MSNBC's Dan Abrams is a bit surprised:
"It's been over one year since U.S. forces captured Iraqi leader Saddam Hussein. When he does face justice, he'll have an unlikely ally: Ramsey Clark, former U.S. Attorney General under President Lyndon Johnson, the son of a U.S. Supreme Court Justice and civil rights activist."
Considering Clark's activities for the past few decades, it's hardly unlikely (on the general topic see my profile of Saddam's all-star defense team).

Everyone, of course, deserves the benefit of proper legal defense, and that includes scum of the earth like Saddam. If you practice in criminal law, the chances are that you'll get to represent some characters that you normally would not associate with in your non-professional life. In the end though, there is no obligation upon you to take the case, and if you are actually volunteering - serially - to defend shady characters, well, that's entirely different ballgame to your stock standard crim law practice. And so, some lawyers' choice of clients and cases seems to be motivated by more than just an impartial desire to ensure due and just process - and becomes a part of a perverse pattern of representing the enemies of your own society. Ramsey Clark is one such lawyer.

After being given a spiel about fairness and commitment to human rights as his motivating factors in taking on Saddam's defense, Abrams presses on:
"ABRAMS: But isn't there a moral choice also? I mean you've given me strictly sort of a legal answer, which is that he deserves as does everyone a fair trial and that you want to make sure that happens. But isn't there also a moral choice to say 'He needs somebody but I don't want to be that person based on what I know he's done in his past'?

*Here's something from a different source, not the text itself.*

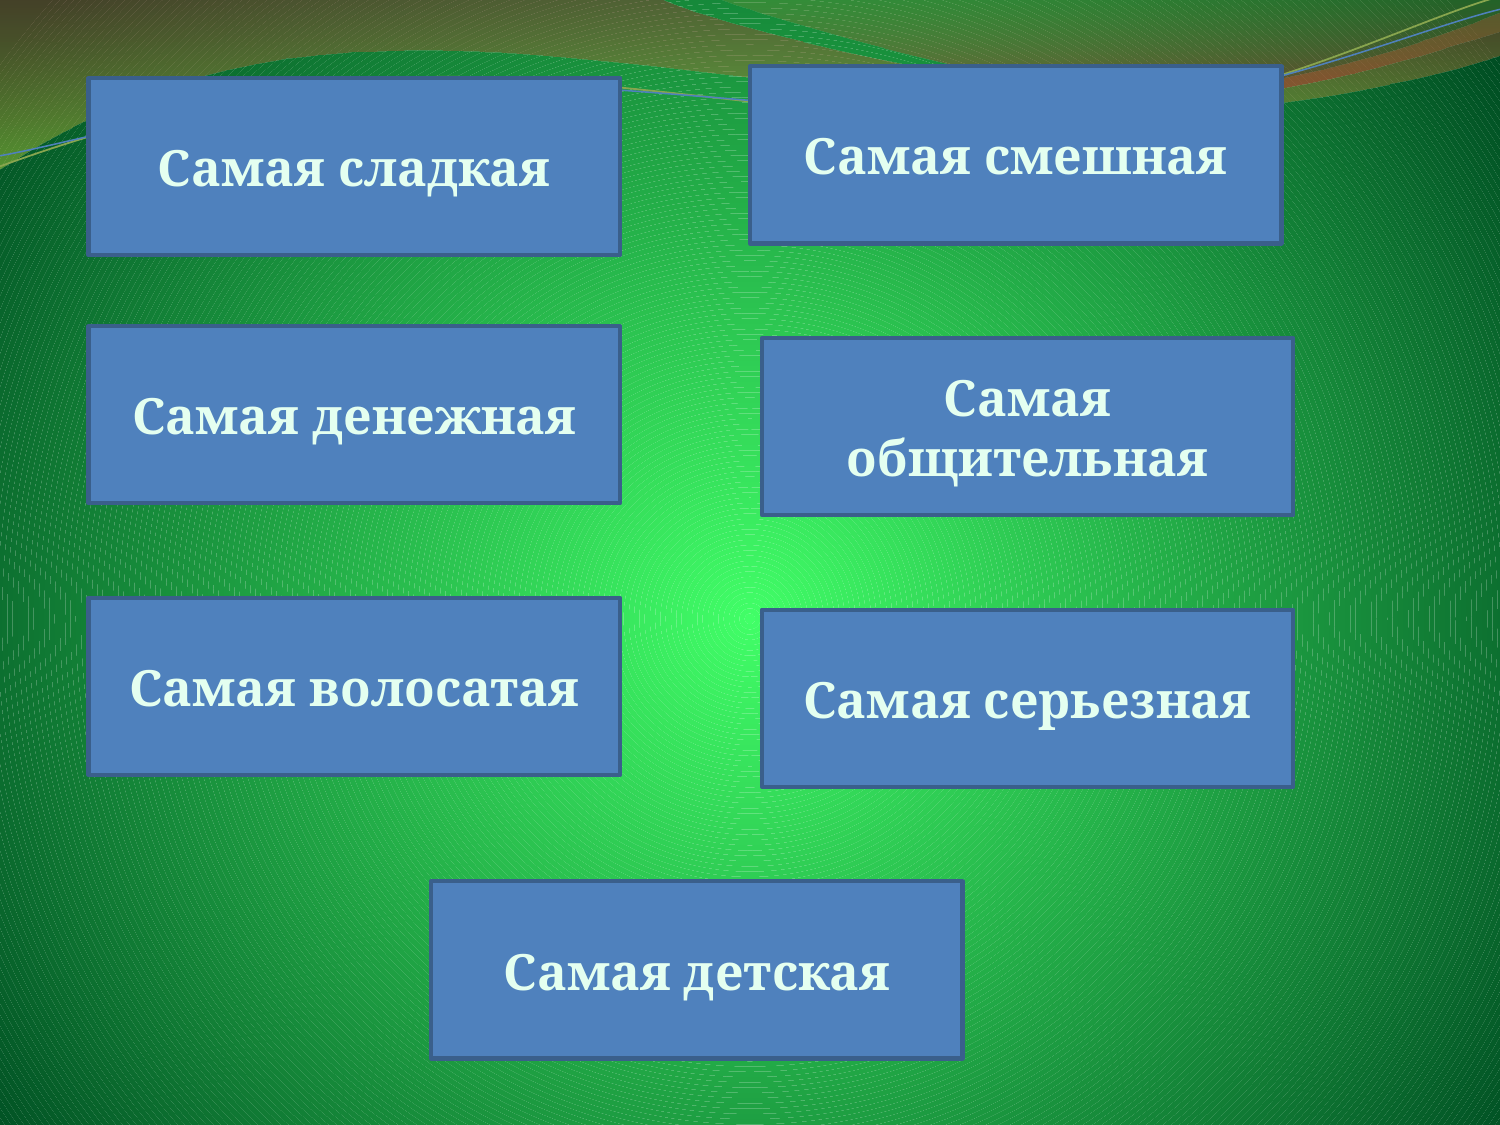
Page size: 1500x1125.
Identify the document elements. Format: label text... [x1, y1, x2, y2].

"CLARK: That thought doesn't occur to me because that's me being a judge. A lawyer is not the judge."
What a monumental cop-out that is - for all his talk about being non-judgmental, you can never imagine Clark defending somebody from the "other side", like a soldier accused of abusing a prisoner at Abu Ghraib. One thought that certainly didn't occur to Clark since about 1967 is that his country might actually be right.